Read more at https://jonathanturley.org/2024/05/28/professor-denounces-ucla-of-torturing-pro-palestinian-protesters/

UCLA Professor Hannah Appel has accused the school of human rights violations amounting to “torture” in the treatment of pro-Palestinian protesters. The reason is the denial of water and food from being brought into a building being unlawfully occupied by protesters, even though the students were free to leave at any time.

Appel teaches in the anthropology department in the areas of “transnational capitalism and finance,” “the economic imagination,” and “anti-capitalist and abolitionist social movements.”

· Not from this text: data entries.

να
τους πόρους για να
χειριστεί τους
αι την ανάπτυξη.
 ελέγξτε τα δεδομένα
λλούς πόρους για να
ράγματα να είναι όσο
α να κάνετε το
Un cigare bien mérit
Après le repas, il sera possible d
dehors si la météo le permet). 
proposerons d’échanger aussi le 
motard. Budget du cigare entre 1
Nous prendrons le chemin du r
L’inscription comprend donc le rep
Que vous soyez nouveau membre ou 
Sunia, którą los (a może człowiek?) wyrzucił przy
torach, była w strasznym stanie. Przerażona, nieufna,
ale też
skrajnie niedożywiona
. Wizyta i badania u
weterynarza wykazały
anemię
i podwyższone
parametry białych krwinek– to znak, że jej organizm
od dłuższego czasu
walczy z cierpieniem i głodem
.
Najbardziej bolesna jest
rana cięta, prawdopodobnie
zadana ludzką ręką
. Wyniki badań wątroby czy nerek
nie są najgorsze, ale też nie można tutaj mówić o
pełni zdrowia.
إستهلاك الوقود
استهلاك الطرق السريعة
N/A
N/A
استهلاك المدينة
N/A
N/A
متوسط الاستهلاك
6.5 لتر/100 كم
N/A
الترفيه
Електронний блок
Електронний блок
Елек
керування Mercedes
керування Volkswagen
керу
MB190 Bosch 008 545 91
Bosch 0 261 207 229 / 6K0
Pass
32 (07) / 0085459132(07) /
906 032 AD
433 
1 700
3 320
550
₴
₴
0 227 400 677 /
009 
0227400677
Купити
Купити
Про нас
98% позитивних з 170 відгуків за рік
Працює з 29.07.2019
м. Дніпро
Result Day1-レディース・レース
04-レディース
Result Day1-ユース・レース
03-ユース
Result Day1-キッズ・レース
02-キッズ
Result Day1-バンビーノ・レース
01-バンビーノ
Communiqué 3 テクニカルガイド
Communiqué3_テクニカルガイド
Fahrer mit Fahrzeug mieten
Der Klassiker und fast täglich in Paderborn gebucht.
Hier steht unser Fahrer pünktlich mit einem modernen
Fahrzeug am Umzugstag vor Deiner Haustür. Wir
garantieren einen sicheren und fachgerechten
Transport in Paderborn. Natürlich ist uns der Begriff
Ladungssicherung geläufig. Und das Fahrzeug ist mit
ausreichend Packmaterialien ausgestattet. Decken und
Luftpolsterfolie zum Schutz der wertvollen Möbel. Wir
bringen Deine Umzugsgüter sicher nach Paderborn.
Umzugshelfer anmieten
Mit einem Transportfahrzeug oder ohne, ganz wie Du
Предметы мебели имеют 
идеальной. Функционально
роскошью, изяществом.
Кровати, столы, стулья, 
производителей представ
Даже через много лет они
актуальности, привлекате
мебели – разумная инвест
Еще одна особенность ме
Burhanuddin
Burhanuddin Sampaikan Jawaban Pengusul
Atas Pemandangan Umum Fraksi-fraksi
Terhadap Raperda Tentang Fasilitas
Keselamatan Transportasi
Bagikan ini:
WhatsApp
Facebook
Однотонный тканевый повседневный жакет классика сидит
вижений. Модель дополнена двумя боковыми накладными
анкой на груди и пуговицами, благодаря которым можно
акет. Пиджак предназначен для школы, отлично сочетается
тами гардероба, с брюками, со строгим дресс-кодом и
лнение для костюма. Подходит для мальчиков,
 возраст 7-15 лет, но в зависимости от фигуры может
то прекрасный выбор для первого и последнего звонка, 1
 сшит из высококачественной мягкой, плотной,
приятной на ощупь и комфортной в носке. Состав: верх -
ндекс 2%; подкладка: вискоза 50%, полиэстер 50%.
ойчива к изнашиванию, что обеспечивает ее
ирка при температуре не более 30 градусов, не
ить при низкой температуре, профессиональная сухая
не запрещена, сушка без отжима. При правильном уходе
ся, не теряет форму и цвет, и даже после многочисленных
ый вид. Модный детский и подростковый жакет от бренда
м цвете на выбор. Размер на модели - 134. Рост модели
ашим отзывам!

She is also a member of Faculty for Justice in Palestine at UCLA. The Daily Bruin reports that a brief sit-in protest was held at the campus’s Dodd Hall. The students were soon cleared from the building. In the interim, Appel made her accusation of torture tactics. In a video posted on X, Appel is seen declaring “even if this is unlawful which, of course, I don’t think it is […] you cannot deny people to send in water in an effort to get them to do something against their will.” While the students were free to leave at any time, Appel objected that “you cannot use a mechanism of torture” to force people to leave. In another video Appel objects that she and other faculty were not allowed to bring food and water to the encampment demonstrators. Notably, Appel repeats a threat from faculty at various schools that they may withhold their grades in protest to pressure schools to drop any charges or allegations against protesters: “When the university sees that folks are withholding grades, they get scared. They’re scared because we’re flexing our collective power, and optimally, that fear drives them to the bargaining table, and then we win.”

Such threats have already worked as universities have caved to demands at schools like Northwestern or dropped charges against students. Yet, these professors are using the grades of students to coerce universities. It is grossly unfair to students who were not involved in the protests or may oppose these protests. They have right to their grades and these professors have a contractual obligation to supply them. They should not be a tool for faculty protests.

Professors were free to join these students in occupying university buildings so long as they were willing to bear the consequences for their actions. To withhold grades to achieve political ends should be treated as a serious violation of faculty rules of conduct.

As for the torture allegation, Appel is dead wrong. There was no denial of food or water. The students had access to both, outside of the building. Unlawful occupation of a building does not create an obligation on the part of the university to support the occupiers. To call this a human rights violation is to belittle the deprivations of true victims of torture and other abuses.